An exact restatement of the entire listing is needed, excluding all images.

──────

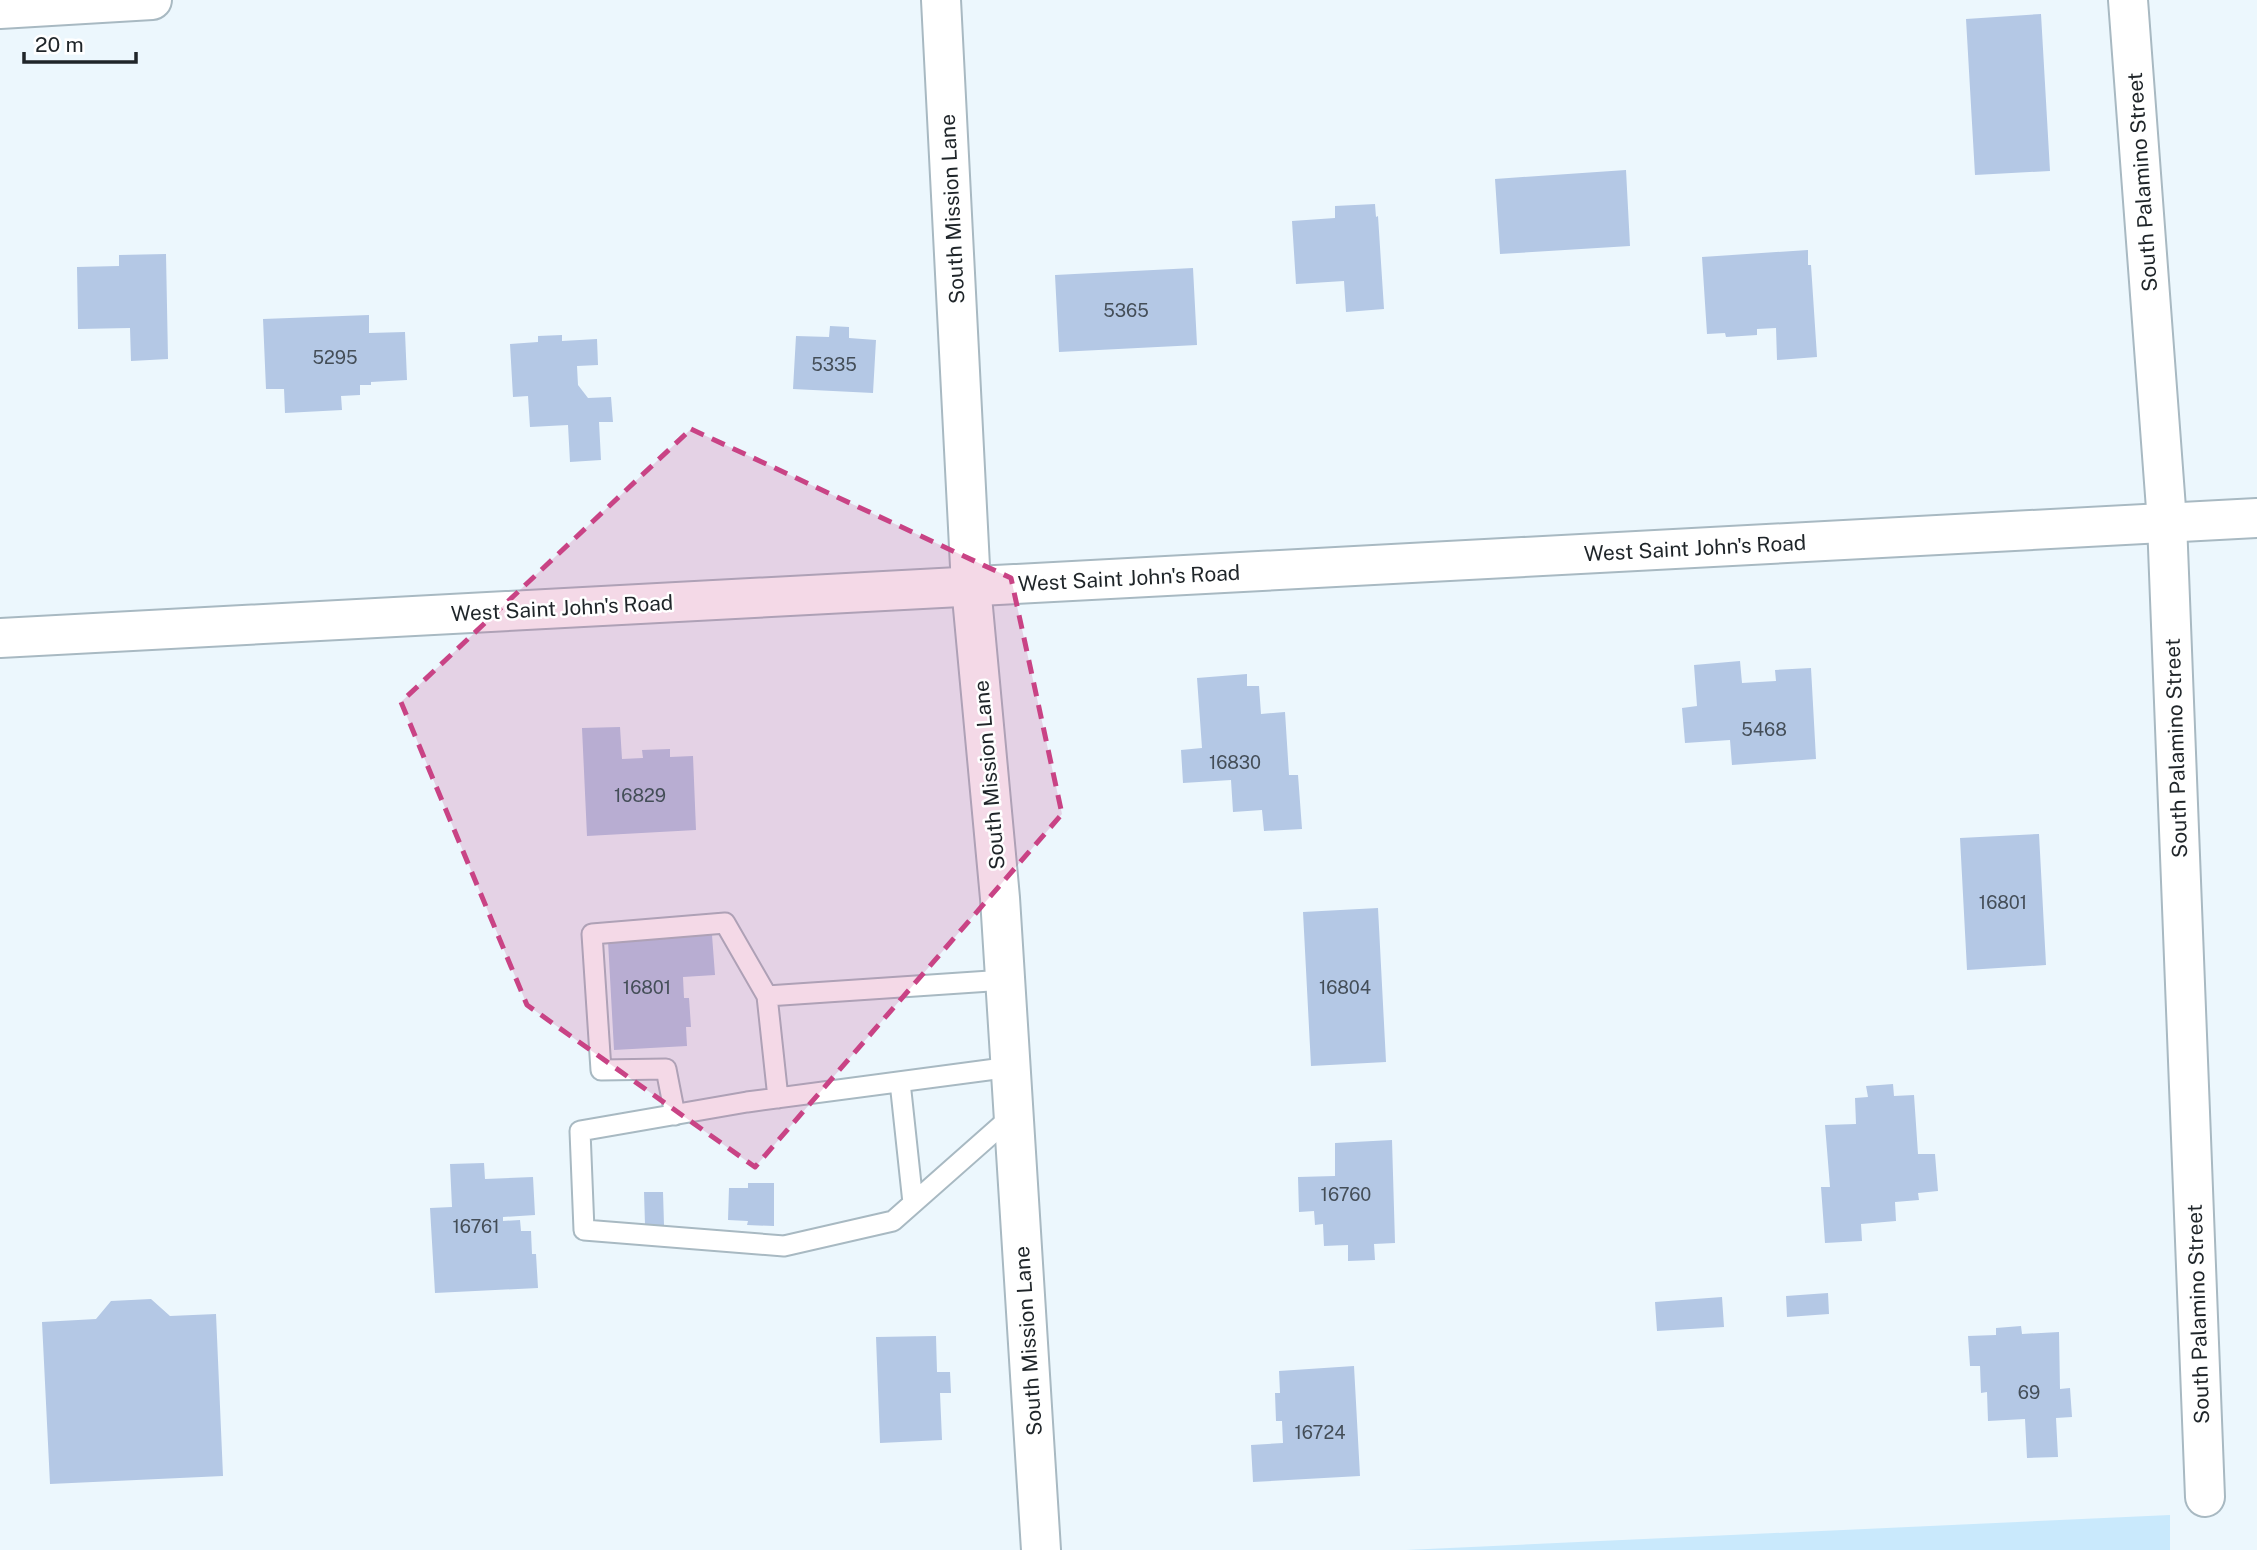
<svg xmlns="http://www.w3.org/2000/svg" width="2257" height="1550" font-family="'Public Sans',sans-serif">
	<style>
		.green { fill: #c9e9fc }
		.building { fill: #b4c8e5 }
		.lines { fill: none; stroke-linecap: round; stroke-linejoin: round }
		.service-casing { stroke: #a8b9c2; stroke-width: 23 }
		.minor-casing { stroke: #a8b9c2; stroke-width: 42 }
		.tertiary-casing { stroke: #a8b9c2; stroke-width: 42 }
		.service { stroke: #fff; stroke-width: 19 }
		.minor { stroke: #fff; stroke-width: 38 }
		.tertiary { stroke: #fff; stroke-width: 38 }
		.marked { fill: #c94385; fill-opacity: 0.2; stroke: #c94385; stroke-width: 5; stroke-dasharray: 14 9; stroke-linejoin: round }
		.labels { text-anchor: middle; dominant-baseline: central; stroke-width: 5; stroke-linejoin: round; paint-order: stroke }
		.number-label { font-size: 18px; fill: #444e58 }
		.street-label { font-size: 21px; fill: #1f2529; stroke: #fff }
	</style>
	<rect width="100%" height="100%" fill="#ecf7fd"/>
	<path class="green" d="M2170 1515V1550H1406Z"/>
	<path class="building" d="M2041 14 2050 171 1975 175 1966 19Z
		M1626 170 1630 246 1500 254 1495 179Z
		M1375 204 1376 217 1378 216 1384 309 1346 312 1344 281 1296 284 1292 221 1335 218V206Z
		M1808 250V265H1811L1817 357 1777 360 1776 328 1757 329V335L1726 337 1725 333 1707 334 1702 257Z
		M166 254 168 359 131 361 130 328 78 329 77 267 119 266V255Z
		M1193 268 1197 345 1059 352 1055 275Z
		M369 315V333L405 332 407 380 371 382V385H360V395L341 396 342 410 285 413 284 389H266L263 319Z
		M830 326 849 327V338L876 340 873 393 793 389 796 336 829 337Z
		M562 335V341L597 339 598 365 577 366 578 385 588 398 611 397 613 422H599L601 460 570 462 568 425 530 427 528 396 513 397 510 344 538 342V336Z
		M1740 661 1742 683 1776 681 1775 670 1811 668 1816 759 1732 765 1730 740 1685 743 1682 708 1697 706 1694 665Z
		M1247 674V686H1259L1261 714 1285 712 1289 775H1298L1302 829 1264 831 1262 810 1233 812 1231 780 1183 783 1181 750 1202 748 1197 678Z
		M620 727 622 759 643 758 642 750 670 749V757L693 756 696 830 587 836 582 728Z
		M2039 834 2046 965 1967 970 1960 838Z
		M1378 908 1386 1062 1311 1066 1303 912Z
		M712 935 715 975 683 977 684 998H689L691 1027H686L687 1046 614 1050 608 941Z
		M1893 1084 1894 1096 1914 1095 1918 1154H1935L1938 1191 1918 1193 1919 1200 1895 1202 1896 1221 1861 1224 1862 1241 1825 1243 1821 1187H1830L1825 1125 1856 1124 1855 1098 1868 1097 1866 1086Z
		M1392 1140 1395 1243 1374 1244 1375 1260 1348 1261V1245L1324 1246 1323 1224 1315 1225 1314 1211 1299 1212 1298 1177 1335 1176V1143Z
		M484 1163 485 1179 533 1177 535 1215 503 1217V1221L520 1220 521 1231H531L532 1254H536L538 1288 435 1293 430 1208 452 1207 450 1164Z
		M748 1183H774V1226L747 1225 748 1221 728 1220 729 1188H748Z
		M644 1192H663L664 1225H645Z
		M1828 1293 1829 1314 1787 1317 1786 1296Z
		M1722 1297 1724 1327 1657 1331 1655 1302Z
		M151 1299 170 1316 216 1314 223 1476 50 1484 42 1322 96 1319 111 1301Z
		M2021 1326 2022 1334 2059 1332 2060 1389 2070 1388 2072 1417 2056 1418 2058 1457 2027 1458 2025 1419 1988 1421 1987 1392 1981 1393 1980 1366H1970L1968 1336 1996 1335V1328Z
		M936 1336 937 1372H950L951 1393H940L942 1440 880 1443 876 1337Z
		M1354 1366 1360 1476 1253 1482 1251 1445 1283 1443 1282 1421H1276L1275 1393H1280L1279 1371Z"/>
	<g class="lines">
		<g class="service-casing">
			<path id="service" d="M1011 1067 747 1102 580 1131 584 1230 784 1246 893 1221 1014 1114
				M900 1082 913 1203
				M778 1098 767 996 1005 980
				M675 1115 666 1069 601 1070 592 934 725 923 767 996"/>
		</g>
		<g class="minor-casing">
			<path id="minor" d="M941 0 971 586 1000 898 1041 1550
				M2128 0 2167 522 2205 1497
				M0 9 152 0"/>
		</g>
		<g class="tertiary-casing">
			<path id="tertiary" d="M0 638 2257 518"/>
		</g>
		<use href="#service" class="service"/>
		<use href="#minor" class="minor"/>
		<use href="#tertiary" class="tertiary"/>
	</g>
	<path class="marked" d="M691 429 1011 578 1062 814 755 1167 527 1005 401 702Z"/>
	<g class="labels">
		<g class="number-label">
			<text x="1126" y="310">5365</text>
			<text x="335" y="357">5295</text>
			<text x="834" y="364">5335</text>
			<text x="1764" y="729">5468</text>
			<text x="1235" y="762">16830</text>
			<text x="640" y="795">16829</text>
			<text x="2003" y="902">16801</text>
			<text x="647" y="987">16801</text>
			<text x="1345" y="987">16804</text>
			<text x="1346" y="1194">16760</text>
			<text x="476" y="1226">16761</text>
			<text x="2029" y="1392">69</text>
			<text x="1320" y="1432">16724</text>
		</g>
		<g class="street-label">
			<text transform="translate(2142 182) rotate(-94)">South Palamino Street</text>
			<text transform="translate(952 209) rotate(-93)">South Mission Lane</text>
			<text transform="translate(1695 548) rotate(-3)">West Saint John's Road</text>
			<text transform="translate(1129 578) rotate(-3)">West Saint John's Road</text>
			<text transform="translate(562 608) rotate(-3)">West Saint John's Road</text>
			<text transform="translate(2176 748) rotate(-92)">South Palamino Street</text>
			<text transform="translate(989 775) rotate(-95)">South Mission Lane</text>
			<text transform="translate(2198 1314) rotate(-92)">South Palamino Street</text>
			<text transform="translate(1028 1341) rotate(-94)">South Mission Lane</text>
		</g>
	</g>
	<path d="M24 52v10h112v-10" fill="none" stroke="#1f2529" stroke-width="3.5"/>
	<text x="35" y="52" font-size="21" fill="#1f2529" stroke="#ffffff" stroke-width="5" paint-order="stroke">20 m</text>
</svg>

──────

# WORKED SOLUTION
<svg xmlns="http://www.w3.org/2000/svg" width="2257" height="1550" font-family="'Public Sans',sans-serif">
	<style>
		.green { fill: #c9e9fc }
		.building { fill: #b4c8e5 }
		.lines { fill: none; stroke-linecap: round; stroke-linejoin: round }
		.service-casing { stroke: #a8b9c2; stroke-width: 23 }
		.minor-casing { stroke: #a8b9c2; stroke-width: 42 }
		.tertiary-casing { stroke: #a8b9c2; stroke-width: 42 }
		.service { stroke: #fff; stroke-width: 19 }
		.minor { stroke: #fff; stroke-width: 38 }
		.tertiary { stroke: #fff; stroke-width: 38 }
		.marked { fill: #c94385; fill-opacity: 0.2; stroke: #c94385; stroke-width: 5; stroke-dasharray: 14 9; stroke-linejoin: round }
		.labels { text-anchor: middle; dominant-baseline: central; stroke-width: 5; stroke-linejoin: round; paint-order: stroke }
		.number-label { font-size: 18px; fill: #444e58 }
		.street-label { font-size: 21px; fill: #1f2529; stroke: #fff }
	</style>
	<rect width="100%" height="100%" fill="#ecf7fd"/>
	<path class="green" d="M2170 1515V1550H1406Z"/>
	<path class="building" d="M2041 14 2050 171 1975 175 1966 19Z
		M1626 170 1630 246 1500 254 1495 179Z
		M1375 204 1376 217 1378 216 1384 309 1346 312 1344 281 1296 284 1292 221 1335 218V206Z
		M1808 250V265H1811L1817 357 1777 360 1776 328 1757 329V335L1726 337 1725 333 1707 334 1702 257Z
		M166 254 168 359 131 361 130 328 78 329 77 267 119 266V255Z
		M1193 268 1197 345 1059 352 1055 275Z
		M369 315V333L405 332 407 380 371 382V385H360V395L341 396 342 410 285 413 284 389H266L263 319Z
		M830 326 849 327V338L876 340 873 393 793 389 796 336 829 337Z
		M562 335V341L597 339 598 365 577 366 578 385 588 398 611 397 613 422H599L601 460 570 462 568 425 530 427 528 396 513 397 510 344 538 342V336Z
		M1740 661 1742 683 1776 681 1775 670 1811 668 1816 759 1732 765 1730 740 1685 743 1682 708 1697 706 1694 665Z
		M1247 674V686H1259L1261 714 1285 712 1289 775H1298L1302 829 1264 831 1262 810 1233 812 1231 780 1183 783 1181 750 1202 748 1197 678Z
		M620 727 622 759 643 758 642 750 670 749V757L693 756 696 830 587 836 582 728Z
		M2039 834 2046 965 1967 970 1960 838Z
		M1378 908 1386 1062 1311 1066 1303 912Z
		M712 935 715 975 683 977 684 998H689L691 1027H686L687 1046 614 1050 608 941Z
		M1893 1084 1894 1096 1914 1095 1918 1154H1935L1938 1191 1918 1193 1919 1200 1895 1202 1896 1221 1861 1224 1862 1241 1825 1243 1821 1187H1830L1825 1125 1856 1124 1855 1098 1868 1097 1866 1086Z
		M1392 1140 1395 1243 1374 1244 1375 1260 1348 1261V1245L1324 1246 1323 1224 1315 1225 1314 1211 1299 1212 1298 1177 1335 1176V1143Z
		M484 1163 485 1179 533 1177 535 1215 503 1217V1221L520 1220 521 1231H531L532 1254H536L538 1288 435 1293 430 1208 452 1207 450 1164Z
		M748 1183H774V1226L747 1225 748 1221 728 1220 729 1188H748Z
		M644 1192H663L664 1225H645Z
		M1828 1293 1829 1314 1787 1317 1786 1296Z
		M1722 1297 1724 1327 1657 1331 1655 1302Z
		M151 1299 170 1316 216 1314 223 1476 50 1484 42 1322 96 1319 111 1301Z
		M2021 1326 2022 1334 2059 1332 2060 1389 2070 1388 2072 1417 2056 1418 2058 1457 2027 1458 2025 1419 1988 1421 1987 1392 1981 1393 1980 1366H1970L1968 1336 1996 1335V1328Z
		M936 1336 937 1372H950L951 1393H940L942 1440 880 1443 876 1337Z
		M1354 1366 1360 1476 1253 1482 1251 1445 1283 1443 1282 1421H1276L1275 1393H1280L1279 1371Z"/>
	<g class="lines">
		<g class="service-casing">
			<path id="service" d="M1011 1067 747 1102 580 1131 584 1230 784 1246 893 1221 1014 1114
				M900 1082 913 1203
				M778 1098 767 996 1005 980
				M675 1115 666 1069 601 1070 592 934 725 923 767 996"/>
		</g>
		<g class="minor-casing">
			<path id="minor" d="M941 0 971 586 1000 898 1041 1550
				M2128 0 2167 522 2205 1497
				M0 9 152 0"/>
		</g>
		<g class="tertiary-casing">
			<path id="tertiary" d="M0 638 2257 518"/>
		</g>
		<use href="#service" class="service"/>
		<use href="#minor" class="minor"/>
		<use href="#tertiary" class="tertiary"/>
	</g>
	<path class="marked" d="M691 429 1011 578 1062 814 755 1167 527 1005 401 702Z"/>
	<g class="labels">
		<g class="number-label">
			<text x="1126" y="310">5365</text>
			<text x="335" y="357">5295</text>
			<text x="834" y="364">5335</text>
			<text x="1764" y="729">5468</text>
			<text x="1235" y="762">16830</text>
			<text x="640" y="795">16829</text>
			<text x="2003" y="902">16801</text>
			<text x="647" y="987">16801</text>
			<text x="1345" y="987">16804</text>
			<text x="1346" y="1194">16760</text>
			<text x="476" y="1226">16761</text>
			<text x="2029" y="1392">69</text>
			<text x="1320" y="1432">16724</text>
		</g>
		<g class="street-label">
			<text transform="translate(2142 182) rotate(-94)">South Palamino Street</text>
			<text transform="translate(952 209) rotate(-93)">South Mission Lane</text>
			<text transform="translate(1695 548) rotate(-3)">West Saint John's Road</text>
			<text transform="translate(1129 578) rotate(-3)">West Saint John's Road</text>
			<text transform="translate(562 608) rotate(-3)">West Saint John's Road</text>
			<text transform="translate(2176 748) rotate(-92)">South Palamino Street</text>
			<text transform="translate(989 775) rotate(-95)">South Mission Lane</text>
			<text transform="translate(2198 1314) rotate(-92)">South Palamino Street</text>
			<text transform="translate(1028 1341) rotate(-94)">South Mission Lane</text>
		</g>
	</g>
	<path d="M24 52v10h112v-10" fill="none" stroke="#1f2529" stroke-width="3.5"/>
	<text x="35" y="52" font-size="21" fill="#1f2529" stroke="#ffffff" stroke-width="5" paint-order="stroke">20 m</text>
</svg>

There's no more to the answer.